A implementação ocorreu após a sanção da Lei nº 15.211, de 2025, em setembro do ano passado. Ela regula produtos e serviços de TI direcionados ou com acesso provável a crianças, fundamentada no caráter protetor e na vulnerabilidade de pessoas em desenvolvimento. A mudança amplia o foco de proteção para todos os pontos do ecossistema online.

Para Mariana Lara, pesquisadora do NDPV-UFMG, a definição de acesso provável é central. A coordenadora explica que elementos como probabilidade de uso, atração do serviço e facilidade de acesso ajudam o aplicador a identificar o público infantil em plataformas digitais. O clamor público acelerou a tramitação, segundo ela.

Contexto regulatório anterior

Antes do ECA Digital, a proteção de menores na rede era fragmentada. O ECA de 1990 já previa proteção integral, mas carecia de especificidades digitais. O Marco Civil da Internet de 2014 traz regras gerais, e a LGPD cobre dados de crianças apenas em parte. A professora ressalta a insuficiência dessas leis para publicidade e itens virtuais compráveis.

Essa legislação anterior era vista como insuficiente para lidar com publicidade dirigida a menores e itens como loot boxes, caixas de recompensas em jogos. Para Mariana, pela primeira vez o Brasil tem uma lei específica que prioriza vulneráveis no ambiente digital.

Inovações da lei

O texto estabelece o conceito de “acesso provável”, que impede a simples autodeclaração de idade. Plataformas precisam de mecanismos de verificação confiáveis a cada acesso, não apenas declarações de usuário. Entre as mudanças, está a proibição de loot boxes em jogos acessíveis a menores.

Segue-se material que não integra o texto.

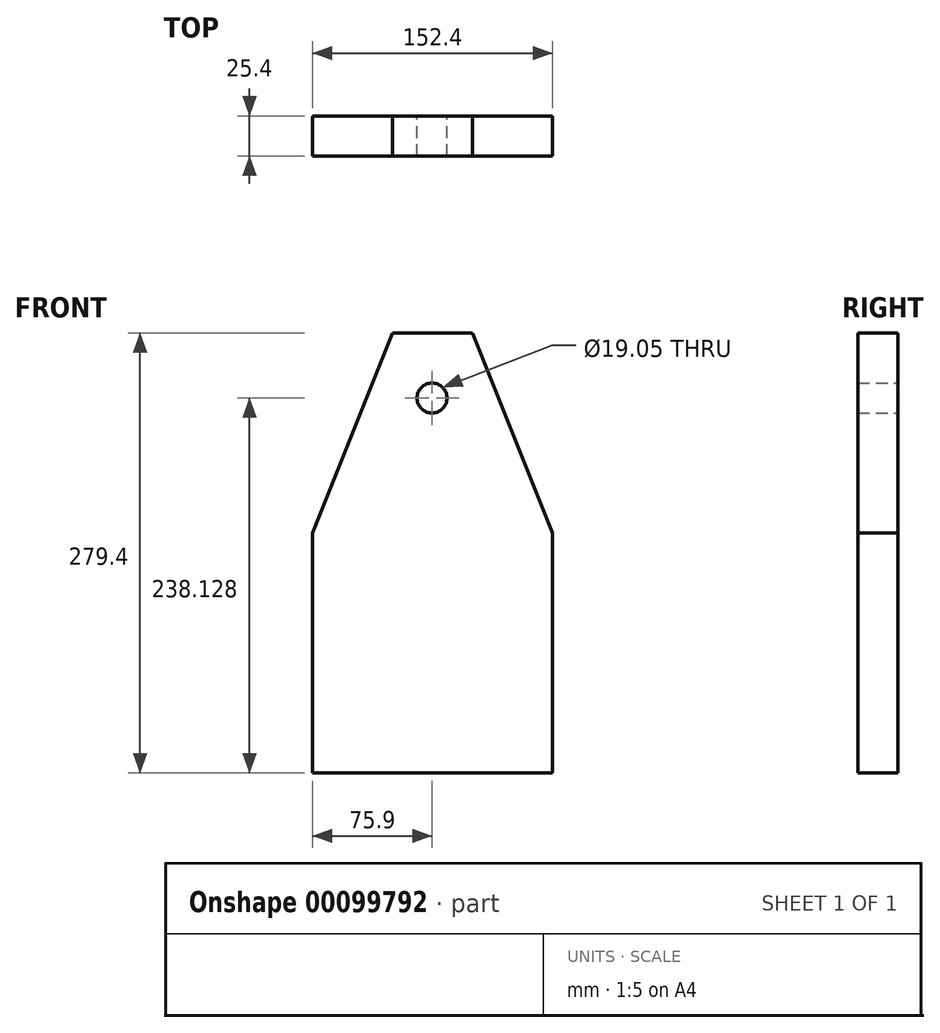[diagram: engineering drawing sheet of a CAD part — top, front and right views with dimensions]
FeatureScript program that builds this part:
annotation { "Feature Type Name" : "Feature", "Feature Type Description" : "" }
export const myFeature = defineFeature(function(context is Context, id is Id, definition is map)
    precondition{}
    {
        {
            var Q0;
            Q0=qCreatedBy(makeId("Front.planeOp"),FACE);
            var sketch = newSketch(context, id + "F0", { "sketchPlane" : qUnion([Q0])});
            skLineSegment(sketch, "E0", {"start": v(-75.9, -70.3) * mm, "end": v(76.5, -70.3) * mm});
            skLineSegment(sketch, "E1", {"start": v(-75.9, -70.3) * mm, "end": v(-75.9, 209.1) * mm});
            skLineSegment(sketch, "E2", {"start": v(76.5, -70.3) * mm, "end": v(76.5, 209.1) * mm});
            skLineSegment(sketch, "E3", {"start": v(-75.9, 209.1) * mm, "end": v(76.5, 209.1) * mm});
            skCircle(sketch, "E4", {"center": v(0, 167.83) * mm, "radius": 9.52 * mm});
            skSolve(sketch);
        }
        {
            var Q0;
            Q0=makeQuery(id+"F0.imprint","IMPRINT",FACE,{"disambiguationData":[TD([[makeQuery(id+"F0.imprint","IMPRINT",EDGE,{"derivedFrom":sQuery(id+"F0.wireOp",EDGE,"E0")}),1.0]])]});
            extrude(context, id + "F1", {"entities" : qUnion([Q0]), "depth" : 25.4 * mm});
        }
        {
            var Q0;
            Q0=makeQuery(id+"F1.opExtrude","SWEPT_EDGE",EDGE,{"disambiguationData":[OSD([sQuery(id+"F0.wireOp",EDGE,"E1"),sQuery(id+"F0.wireOp",EDGE,"E3")])]});
            var Q1;
            Q1=makeQuery(id+"F1.opExtrude","SWEPT_EDGE",EDGE,{"disambiguationData":[OSD([sQuery(id+"F0.wireOp",EDGE,"E2"),sQuery(id+"F0.wireOp",EDGE,"E3")])]});
            chamfer(context, id + "F2", {"entities" : qUnion([Q0, Q1]), "chamferType" : ChamferType.TWO_OFFSETS, "width1" : 127 * mm, "oppositeDirection" : false, "width2" : 50.8 * mm});
        }
    });
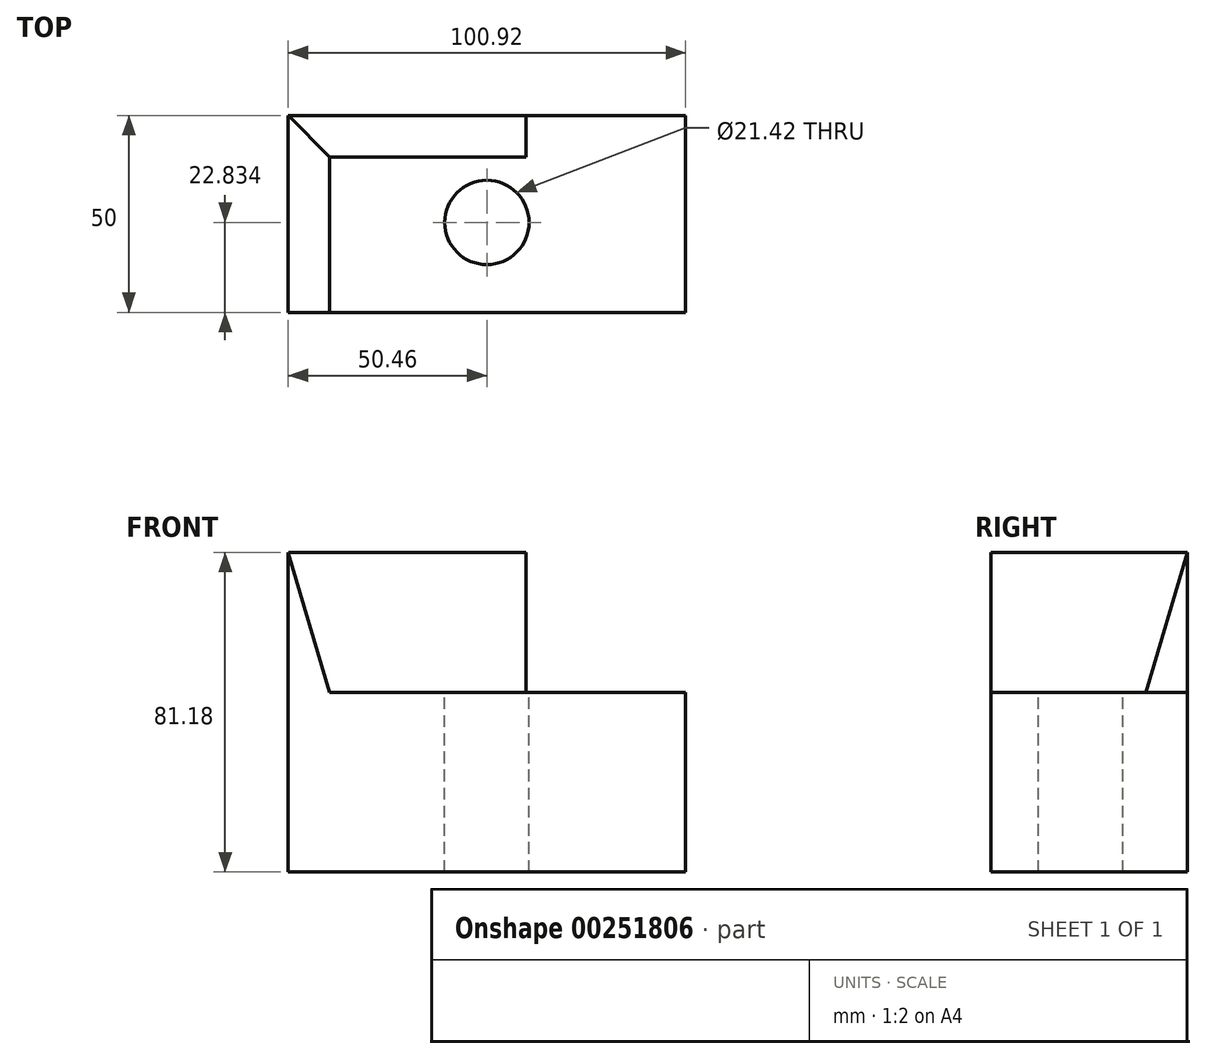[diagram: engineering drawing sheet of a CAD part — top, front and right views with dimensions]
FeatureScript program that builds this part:
annotation { "Feature Type Name" : "Feature", "Feature Type Description" : "" }
export const myFeature = defineFeature(function(context is Context, id is Id, definition is map)
    precondition{}
    {
        {
            var Q0;
            Q0=qCreatedBy(makeId("Front.planeOp"),FACE);
            var sketch = newSketch(context, id + "F0", { "sketchPlane" : qUnion([Q0])});
            skLineSegment(sketch, "E0.bottom", {"start": v(-50.46, 22.82) * mm, "end": v(50.46, 22.82) * mm});
            skLineSegment(sketch, "E0.top", {"start": v(-50.46, -22.82) * mm, "end": v(50.46, -22.82) * mm});
            skLineSegment(sketch, "E0.left", {"start": v(-50.46, 22.82) * mm, "end": v(-50.46, -22.82) * mm});
            skLineSegment(sketch, "E0.right", {"start": v(50.46, 22.82) * mm, "end": v(50.46, -22.82) * mm});
            skPoint(sketch, "E0.middle", {"position": v(0, 0) * mm});
            skLineSegment(sketch, "E1", {"start": v(-50.46, 22.82) * mm, "end": v(-50.46, 58.36) * mm});
            skLineSegment(sketch, "E2", {"start": v(-50.46, 58.36) * mm, "end": v(-39.93, 22.82) * mm});
            skSolve(sketch);
        }
        {
            var Q0;
            {var subQ0=sQuery(id+"F0.wireOp",EDGE,"E1");Q0=makeQuery(id+"F0.imprint","IMPRINT",FACE,{"disambiguationData":[TD([[makeQuery(id+"F0.imprint","IMPRINT",EDGE,{"derivedFrom":subQ0}),-1.0]])]});}
            var Q1;
            Q1=makeQuery(id+"F0.imprint","IMPRINT",FACE,{"disambiguationData":[TD([[makeQuery(id+"F0.imprint","IMPRINT",EDGE,{"derivedFrom":sQuery(id+"F0.wireOp",EDGE,"E0.top")}),1.0]])]});
            extrude(context, id + "F1", {"entities" : qUnion([Q0, Q1]), "oppositeDirection" : true, "depth" : 50 * mm});
        }
        {
            var Q0;
            Q0=qCreatedBy(makeId("Right.planeOp"),FACE);
            var sketch = newSketch(context, id + "F2", { "sketchPlane" : qUnion([Q0])});
            skLineSegment(sketch, "E3", {"start": v(50, 22.82) * mm, "end": v(50, 58.36) * mm});
            skLineSegment(sketch, "E4", {"start": v(50, 58.36) * mm, "end": v(39.46, 22.82) * mm});
            skLineSegment(sketch, "E5", {"start": v(39.46, 22.82) * mm, "end": v(50, 22.82) * mm});
            skSolve(sketch);
        }
        {
            var Q0;
            Q0=makeQuery(id+"F2.imprint","IMPRINT",FACE,{"disambiguationData":[TD([[makeQuery(id+"F2.imprint","IMPRINT",EDGE,{"derivedFrom":sQuery(id+"F2.wireOp",EDGE,"E3")}),1.0]])]});
            extrude(context, id + "F3", {"entities" : qUnion([Q0]), "operationType" : NewBodyOperationType.ADD, "oppositeDirection" : true, "depth" : 50.4 * mm});
        }
        {
            var Q0;
            Q0=makeQuery(id+"F1.opExtrude","SWEPT_FACE",FACE,{"disambiguationData":[OSD([sQuery(id+"F0.wireOp",EDGE,"E0.bottom")])]});
            var sketch = newSketch(context, id + "F4", { "sketchPlane" : qUnion([Q0])});
            skCircle(sketch, "E6", {"center": v(0, 22.83) * mm, "radius": 10.71 * mm});
            skSolve(sketch);
        }
        {
            var Q0;
            Q0=makeQuery(id+"F4.imprint","IMPRINT",FACE,{"disambiguationData":[TD([[makeQuery(id+"F4.imprint","IMPRINT",EDGE,{"derivedFrom":sQuery(id+"F4.wireOp",EDGE,"E6")}),1.0]])]});
            extrude(context, id + "F5", {"entities" : qUnion([Q0]), "operationType" : NewBodyOperationType.REMOVE, "oppositeDirection" : true, "depth" : 50 * mm});
        }
        {
            var Q0;
            Q0=makeQuery(id+"F3.opExtrude","CAP_FACE",FACE,{"disambiguationData":[OSD([sQuery(id+"F2.wireOp",EDGE,"E3"),sQuery(id+"F2.wireOp",EDGE,"E4"),sQuery(id+"F2.wireOp",EDGE,"E5")])],"isStart":true});
            extrude(context, id + "F6", {"entities" : qUnion([Q0]), "operationType" : NewBodyOperationType.ADD, "depth" : 10 * mm});
        }
    });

Outra medida é o veto ao perfilamento publicitário: dados de menores não podem ser usados para criar perfis para publicidade. A configuração por padrão deve adotar privacidade máxima desde o início, prática conhecida como privacy by design. Além disso, o objetivo é facilitar a supervisão parental com ferramentas para limitar uso e monitorar conteúdo.

Fiscalização e sanções

A ANPD passa a ser a autoridade reguladora, responsável pela fiscalização e por emitir regulamentos complementares. Empresas que descumprirem a lei podem receber advertências e multas de até 10% do faturamento no Brasil, limitadas a 50 milhões de reais por infração. Em casos graves, a Justiça pode suspender ou proibir atividades.

Especialistas ressaltam limitações de tecnologias de verificação baseadas em biometria ou estimativas de idade, que nem sempre são confiáveis. A efetividade da lei dependerá da fiscalização e da adoção de tecnologias de prova de conhecimento zero, que comprovam idade sem identificar o usuário.

Olhar técnico e institucional

Mariana Lara também aponta a necessidade de uma matriz de risco para diferentes tipos de aplicativo. Aplicativos de alto risco, como apostas ou conteúdo adulto, exigiriam verificações mais robustas que jogos de baixo risco. A prioridade, segundo ela, é proteger os jovens acima de interesses financeiros das plataformas.

A professora comenta ainda sobre o papel de regulamentações técnicas do Ministério da Justiça, que associam a verificação de idade à minimização de dados. O objetivo é confirmar maioridade sem revelar identidade, alinhando-se a princípios da LGPD.

Esta leitura contextualiza a entrada em vigência do ECA Digital, com foco em proteção, verificação de idade, publicidade, privacidade e supervisão parental, sob supervisão da ANPD e da comunidade jurídica e acadêmica.